EXERCISE GOAL: Word for word, copy the records and drop the pictures.

BEGIN DATA FOR ANALYSIS

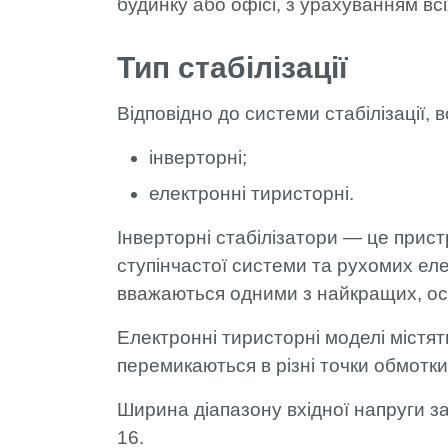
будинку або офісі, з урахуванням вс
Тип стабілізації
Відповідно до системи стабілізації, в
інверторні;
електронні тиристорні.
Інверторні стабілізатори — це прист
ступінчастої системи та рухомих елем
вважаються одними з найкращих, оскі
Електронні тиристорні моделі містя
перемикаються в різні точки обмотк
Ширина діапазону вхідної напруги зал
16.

END DATA FOR ANALYSIS

REPLY TO THE EXERCISE:
будинку або офісі, з урахуванням вс
Тип стабілізації
Відповідно до системи стабілізації, в
інверторні;
електронні тиристорні.
Інверторні стабілізатори — це прист
ступінчастої системи та рухомих елем
вважаються одними з найкращих, оскі
Електронні тиристорні моделі містя
перемикаються в різні точки обмотк
Ширина діапазону вхідної напруги зал
16.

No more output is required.